Dataset entries >>
=-=-=-=-=

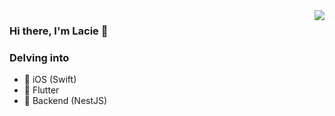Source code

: <img align="right" src="https://github-readme-stats.vercel.app/api?username=yuyuma17&show_icons=true&theme=dracula" />

### Hi there, I'm Lacie 👋

### Delving into

- 🔨 iOS (Swift)
- 📙 Flutter
- 🌱 Backend (NestJS)
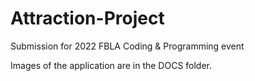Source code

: # Attraction-Project
Submission for 2022 FBLA Coding &amp; Programming event


Images of the application are in the DOCS folder.
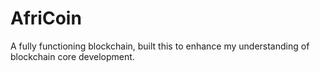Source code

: # AfriCoin
A fully functioning blockchain, built this to enhance my understanding of blockchain core development.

=-=-=-=-=

Your assignment >>
Return each line of the data above word for word, leaving out the pictures.

Solution >>
Source code

: <img align="right" src="https://github-readme-stats.vercel.app/api?username=yuyuma17&show_icons=true&theme=dracula" />

### Hi there, I'm Lacie 👋

### Delving into

- 🔨 iOS (Swift)
- 📙 Flutter
- 🌱 Backend (NestJS)
Source code

: # Attraction-Project
Submission for 2022 FBLA Coding &amp; Programming event


Images of the application are in the DOCS folder.
Source code

: # AfriCoin
A fully functioning blockchain, built this to enhance my understanding of blockchain core development.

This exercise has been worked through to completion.